Scott Sullivan goes on trial a couple of weeks later, in early February. WorldCom's former CFO is accused of orchestrating the largest financial fraud in history, amounting to some $11 billion. Most of the evidence will be technical and eye-glazing, but the size of the numbers will make the trial compelling.

The Rigases of Adelphia--John, the founder, and his two sons--go on trial Feb. 9, accused of looting the company of $2.5 billion, a huge amount that makes Kozlowski look like a small-town smash-and-grab artist. The company's former director of accounting and former vice president of finance have pleaded guilty and are cooperating with prosecutors.

Lea Fastow's trial, scheduled for the next day, may not happen if she makes a plea deal. The wife of former Enron CFO Andrew Fastow was charged mostly with tax violations involving her role in some of his Milo Minderbinder financial schemes. A plea deal could actually spark more courtroom fireworks rather than less. Her plea would clear the way for her husband to make his own deal with prosecutors, presumably including a promise to give evidence. So we could hear Fastow at the trials of former CEOs Ken Lay and Jeff Skilling. They haven't been charged yet, but if Fastow ends up singing, who knows? Absent a plea, Fastow faces trial in April.

There's more. Richard Scrushy, HealthSouth's former CEO, goes on trial in August. He's charged with directing a $2.7 billion fraud, 85 counts in all. It's not often that every one of a company's former CFOs--five in all--pleads guilty to federal charges. At least one of them wore a wire in meetings with Scrushy, so look forward to yummy tapes at the trial.

Seven former Enron executives go on trial as a group in October, facing more than 220 counts. And Enron's former finance vice president and former treasurer will also go on trial later this year, at a date to be determined.

Those are just the criminal trials. The civil cases are too numerous to count.

As trial season gets rolling, here's why you should care. It's no coincidence that the man who originated the modern, metaphorical meaning of "stereotype" was a journalist, Walter Lippmann.
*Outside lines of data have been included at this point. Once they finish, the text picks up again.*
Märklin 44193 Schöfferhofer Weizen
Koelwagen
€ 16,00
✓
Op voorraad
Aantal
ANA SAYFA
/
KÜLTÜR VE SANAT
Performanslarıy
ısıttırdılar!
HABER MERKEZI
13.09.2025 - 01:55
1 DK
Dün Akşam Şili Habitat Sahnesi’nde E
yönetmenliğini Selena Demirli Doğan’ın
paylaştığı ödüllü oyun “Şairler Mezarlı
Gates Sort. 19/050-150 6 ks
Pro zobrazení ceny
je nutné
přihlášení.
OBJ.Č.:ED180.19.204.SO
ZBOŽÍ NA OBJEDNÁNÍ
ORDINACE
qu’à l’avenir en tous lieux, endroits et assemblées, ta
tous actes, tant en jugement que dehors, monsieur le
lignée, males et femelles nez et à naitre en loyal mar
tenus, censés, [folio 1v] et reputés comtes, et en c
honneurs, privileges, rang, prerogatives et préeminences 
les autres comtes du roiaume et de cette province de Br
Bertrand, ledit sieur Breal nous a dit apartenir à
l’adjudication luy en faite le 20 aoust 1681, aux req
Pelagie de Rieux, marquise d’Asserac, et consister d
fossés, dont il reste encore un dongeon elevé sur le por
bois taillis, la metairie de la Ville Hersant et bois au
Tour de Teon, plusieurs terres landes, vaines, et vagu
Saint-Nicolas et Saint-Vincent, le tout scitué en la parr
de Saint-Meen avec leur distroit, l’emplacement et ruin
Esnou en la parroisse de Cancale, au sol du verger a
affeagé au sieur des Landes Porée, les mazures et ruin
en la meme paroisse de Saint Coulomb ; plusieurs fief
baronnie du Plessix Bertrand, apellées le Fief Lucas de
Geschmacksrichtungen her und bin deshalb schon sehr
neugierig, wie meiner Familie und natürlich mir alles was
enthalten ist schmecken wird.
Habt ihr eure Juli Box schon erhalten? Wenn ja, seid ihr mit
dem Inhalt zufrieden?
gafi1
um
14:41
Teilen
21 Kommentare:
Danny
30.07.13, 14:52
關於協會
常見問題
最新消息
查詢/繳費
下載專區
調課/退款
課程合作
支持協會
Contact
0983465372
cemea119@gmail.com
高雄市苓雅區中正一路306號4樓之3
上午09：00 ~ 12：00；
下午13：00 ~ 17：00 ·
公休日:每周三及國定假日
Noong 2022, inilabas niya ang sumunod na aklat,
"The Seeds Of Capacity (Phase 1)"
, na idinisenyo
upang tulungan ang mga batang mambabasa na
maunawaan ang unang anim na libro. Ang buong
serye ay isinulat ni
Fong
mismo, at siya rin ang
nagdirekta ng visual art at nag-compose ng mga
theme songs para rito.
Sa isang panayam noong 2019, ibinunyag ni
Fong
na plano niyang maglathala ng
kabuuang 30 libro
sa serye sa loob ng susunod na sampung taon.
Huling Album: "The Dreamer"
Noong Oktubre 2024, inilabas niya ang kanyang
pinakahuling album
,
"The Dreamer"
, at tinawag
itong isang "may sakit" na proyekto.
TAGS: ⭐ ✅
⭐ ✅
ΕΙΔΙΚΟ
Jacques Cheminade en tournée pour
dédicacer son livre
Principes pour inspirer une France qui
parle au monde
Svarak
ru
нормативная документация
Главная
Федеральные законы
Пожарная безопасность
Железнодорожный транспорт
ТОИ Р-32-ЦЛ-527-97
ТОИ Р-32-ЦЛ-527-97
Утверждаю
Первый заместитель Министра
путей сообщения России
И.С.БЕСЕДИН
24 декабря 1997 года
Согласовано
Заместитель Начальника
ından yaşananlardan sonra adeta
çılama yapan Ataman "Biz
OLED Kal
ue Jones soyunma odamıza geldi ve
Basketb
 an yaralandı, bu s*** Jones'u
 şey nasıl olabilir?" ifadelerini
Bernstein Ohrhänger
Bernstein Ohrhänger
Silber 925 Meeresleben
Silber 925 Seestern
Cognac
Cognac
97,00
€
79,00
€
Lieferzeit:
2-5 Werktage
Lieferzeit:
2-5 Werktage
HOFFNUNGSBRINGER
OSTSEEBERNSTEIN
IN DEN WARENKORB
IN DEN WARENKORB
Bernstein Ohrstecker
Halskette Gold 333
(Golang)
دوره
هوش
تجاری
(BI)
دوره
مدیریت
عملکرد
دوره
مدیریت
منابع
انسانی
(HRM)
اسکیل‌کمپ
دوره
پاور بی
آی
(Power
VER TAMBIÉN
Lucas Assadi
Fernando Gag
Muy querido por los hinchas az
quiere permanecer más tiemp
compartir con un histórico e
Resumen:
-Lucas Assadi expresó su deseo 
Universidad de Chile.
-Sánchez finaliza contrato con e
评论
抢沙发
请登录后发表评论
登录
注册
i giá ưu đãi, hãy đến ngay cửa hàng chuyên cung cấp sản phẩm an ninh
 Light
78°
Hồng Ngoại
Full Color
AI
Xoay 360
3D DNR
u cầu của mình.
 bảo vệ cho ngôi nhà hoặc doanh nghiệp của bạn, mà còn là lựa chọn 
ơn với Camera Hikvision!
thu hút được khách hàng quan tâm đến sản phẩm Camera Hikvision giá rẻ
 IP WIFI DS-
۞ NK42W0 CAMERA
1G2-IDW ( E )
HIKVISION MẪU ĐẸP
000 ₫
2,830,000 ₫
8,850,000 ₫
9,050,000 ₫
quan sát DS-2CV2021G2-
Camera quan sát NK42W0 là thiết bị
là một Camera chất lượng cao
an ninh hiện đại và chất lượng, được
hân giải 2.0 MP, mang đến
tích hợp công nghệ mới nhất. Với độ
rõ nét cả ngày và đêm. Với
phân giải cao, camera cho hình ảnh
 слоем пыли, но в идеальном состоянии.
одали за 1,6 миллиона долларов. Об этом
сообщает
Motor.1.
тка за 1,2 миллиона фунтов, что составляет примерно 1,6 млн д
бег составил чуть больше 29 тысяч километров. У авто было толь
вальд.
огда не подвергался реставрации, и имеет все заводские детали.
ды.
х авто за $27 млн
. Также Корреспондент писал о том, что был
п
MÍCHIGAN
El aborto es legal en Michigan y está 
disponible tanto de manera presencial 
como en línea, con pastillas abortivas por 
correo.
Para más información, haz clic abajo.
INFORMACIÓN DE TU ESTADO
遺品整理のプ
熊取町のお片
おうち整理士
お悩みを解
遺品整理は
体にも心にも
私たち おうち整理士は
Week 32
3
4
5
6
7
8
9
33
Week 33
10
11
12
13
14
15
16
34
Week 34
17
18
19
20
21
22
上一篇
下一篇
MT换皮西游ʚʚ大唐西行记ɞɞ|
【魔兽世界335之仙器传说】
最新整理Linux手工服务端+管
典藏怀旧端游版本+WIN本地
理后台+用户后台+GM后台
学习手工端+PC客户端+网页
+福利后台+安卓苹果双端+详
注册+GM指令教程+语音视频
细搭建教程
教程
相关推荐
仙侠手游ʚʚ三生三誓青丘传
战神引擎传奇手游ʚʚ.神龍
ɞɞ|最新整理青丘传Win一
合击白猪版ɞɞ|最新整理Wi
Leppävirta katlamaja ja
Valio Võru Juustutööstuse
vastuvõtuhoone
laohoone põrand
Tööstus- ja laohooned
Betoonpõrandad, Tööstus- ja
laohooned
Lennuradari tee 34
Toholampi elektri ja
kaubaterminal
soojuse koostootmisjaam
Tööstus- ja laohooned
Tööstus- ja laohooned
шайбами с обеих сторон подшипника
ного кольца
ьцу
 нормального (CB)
He understood that journalists (and through them, the public) deal with the world's complexity by placing people and events in one of a few mental envelopes. Once a stereotype takes hold, it lasts until a new one displaces it, which doesn't happen easily or often.

The businessperson stereotype may well be redefined by the trials of this year. And while business media (such as this magazine) point out the distinctions among businesspeople, general-interest media don't. A year from now the average American may see "businessperson" as simply a synonym for "slimeball."

After the season of fruition comes winter, and it could be awfully long and cold.